Неожиданный лаконичный ответ отца был для Трэси жестоким ударом и необъяснимой загадкой. Пожалуй, граф Росмор воображал, что сын пристроился в Америке к какому-нибудь делу, и старик не хотел мешать ему в надежде, что суровый и неумолимый житейский опыт излечит юношу от его радикализма. Это было самое вероятное предположение, однако Трэси не мог им удовольствоваться. Он все еще не терял надежды, что за первой телеграммой последует другая, более ласковая, с приглашением вернуться домой. Уж не смириться ли ему? Не написать ли, прося денег на обратную дорогу? О, нет, он этого ни за что не сделает, по крайней мере, теперь. Отец наверное телеграфирует ему еще раз. И Трэси каждый день ходил с одной телеграфной станции на другую, спрашивая, нет ли телеграммы на его имя. Так продолжалось целую неделю, и все безуспешно. Телеграммы не было. На станциях сначала ему вежливо отвечали на вопрос, потом отрывисто говорили: «Не получено», прежде чем он успевал открыть рот, а под конец только нетерпеливо трясли головой, едва завидев его фигуру. После этого ему стало стыдно надоедать понапрасну людям. Глубокое отчаяние овладело им, потому что все старания Барроу найти для него работу встречали неодолимые препятствия. Убитый неудачами, он сказал однажды столяру:
– Послушайте, я хочу сделать вам одно признание. Обстоятельства довели меня до того, что я не только в глубине души называю себя никуда не годной дрянью, пропитанной ложной гордостью, но открыто сознаюсь в том перед вами. С моей стороны было непростительно допускать, чтобы вы так много хлопотали о приискании мне работы, тогда как я мог получить ее каждую минуту. Простите мне этот остаток самолюбия. Теперь я на все махнул рукой, и если ваши знакомые художники будут согласны принять нового сотоварища, то я готов предложить им свои услуги, потому что потерял всякий стыд.

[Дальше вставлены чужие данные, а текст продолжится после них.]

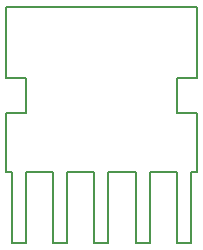
<source format=gm1>
G04 #@! TF.GenerationSoftware,KiCad,Pcbnew,5.0.1*
G04 #@! TF.CreationDate,2019-03-09T23:10:30-08:00*
G04 #@! TF.ProjectId,phoenix-adapter,70686F656E69782D616461707465722E,0.1*
G04 #@! TF.SameCoordinates,Original*
G04 #@! TF.FileFunction,Profile,NP*
%FSLAX46Y46*%
G04 Gerber Fmt 4.6, Leading zero omitted, Abs format (unit mm)*
G04 Created by KiCad (PCBNEW 5.0.1) date Sat 09 Mar 2019 11:10:30 PM PST*
%MOMM*%
%LPD*%
G01*
G04 APERTURE LIST*
%ADD10C,0.150000*%
G04 APERTURE END LIST*
D10*
X147300000Y-121300000D02*
X147800000Y-121300000D01*
X143800000Y-121300000D02*
X146100000Y-121300000D01*
X140300000Y-121300000D02*
X142600000Y-121300000D01*
X136800000Y-121300000D02*
X139100000Y-121300000D01*
X133300000Y-121300000D02*
X135600000Y-121300000D01*
X131600000Y-121300000D02*
X132100000Y-121300000D01*
X142600000Y-127300000D02*
X143800000Y-127300000D01*
X143800000Y-127300000D02*
X143800000Y-121300000D01*
X147300000Y-127300000D02*
X147300000Y-121300000D01*
X146100000Y-121300000D02*
X146100000Y-127300000D01*
X146100000Y-127300000D02*
X147300000Y-127300000D01*
X142600000Y-121300000D02*
X142600000Y-127300000D01*
X133300000Y-127300000D02*
X133300000Y-121300000D01*
X132100000Y-127300000D02*
X133300000Y-127300000D01*
X132100000Y-121300000D02*
X132100000Y-127300000D01*
X136800000Y-127300000D02*
X136800000Y-121300000D01*
X135600000Y-127300000D02*
X136800000Y-127300000D01*
X135600000Y-121300000D02*
X135600000Y-127300000D01*
X140300000Y-127300000D02*
X140300000Y-121300000D01*
X139100000Y-127300000D02*
X140300000Y-127300000D01*
X139100000Y-121300000D02*
X139100000Y-127300000D01*
X147800000Y-118800000D02*
X147800000Y-121300000D01*
X147800000Y-116300000D02*
X147800000Y-118800000D01*
X146100000Y-116300000D02*
X147800000Y-116300000D01*
X146100000Y-113300000D02*
X146100000Y-116300000D01*
X147800000Y-113300000D02*
X146100000Y-113300000D01*
X147800000Y-107300000D02*
X147800000Y-113300000D01*
X131600000Y-107300000D02*
X147800000Y-107300000D01*
X131600000Y-118800000D02*
X131600000Y-121300000D01*
X131600000Y-116300000D02*
X131600000Y-118800000D01*
X133300000Y-116300000D02*
X131600000Y-116300000D01*
X133300000Y-113300000D02*
X133300000Y-116300000D01*
X131600000Y-113300000D02*
X133300000Y-113300000D01*
X131600000Y-107300000D02*
X131600000Y-113300000D01*
M02*

</source>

– Неужели? Так вы можете рисовать?
– Не так скверно, как они. Таланта у меня, разумеется, нет никакого, и я – самый поверхностный любитель искусства, жалкий пачкун, артистический сарказм, но даже в пьяном виде или во сне мне нетрудно перещеголять ваших портретистов.

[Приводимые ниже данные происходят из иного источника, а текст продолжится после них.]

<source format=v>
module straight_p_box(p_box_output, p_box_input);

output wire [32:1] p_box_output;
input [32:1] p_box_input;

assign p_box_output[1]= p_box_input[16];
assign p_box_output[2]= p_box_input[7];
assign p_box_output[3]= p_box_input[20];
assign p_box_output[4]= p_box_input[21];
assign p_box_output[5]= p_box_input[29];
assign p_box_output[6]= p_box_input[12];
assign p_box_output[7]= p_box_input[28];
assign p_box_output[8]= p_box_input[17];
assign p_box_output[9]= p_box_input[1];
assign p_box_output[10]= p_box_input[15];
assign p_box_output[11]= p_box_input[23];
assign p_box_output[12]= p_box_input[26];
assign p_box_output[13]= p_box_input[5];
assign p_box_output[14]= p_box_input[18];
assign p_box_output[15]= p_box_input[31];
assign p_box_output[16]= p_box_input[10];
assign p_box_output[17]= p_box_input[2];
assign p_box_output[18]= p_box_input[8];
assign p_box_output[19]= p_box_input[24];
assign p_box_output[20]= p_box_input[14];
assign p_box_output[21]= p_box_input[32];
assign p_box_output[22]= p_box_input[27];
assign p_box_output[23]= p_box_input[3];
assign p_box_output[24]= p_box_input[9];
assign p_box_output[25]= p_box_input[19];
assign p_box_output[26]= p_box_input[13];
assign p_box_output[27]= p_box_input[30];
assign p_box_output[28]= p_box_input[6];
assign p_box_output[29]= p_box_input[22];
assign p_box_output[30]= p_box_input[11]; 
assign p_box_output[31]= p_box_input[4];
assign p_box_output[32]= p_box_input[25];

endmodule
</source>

– Вашу руку; право, я, кажется, взбешусь от восторга, до того вы меня обрадовали и оживили. О, только бы работать! В работе жизнь. В чем бы ни состоял труд, это все равно; он сам по себе служит благословением, когда человек жаждет деятельности. Я испытал это на себе лично. Пойдемте сию же минуту к этим чудакам. Скажите, у вас полегчало на душе? А у меня как камень с груди свалился.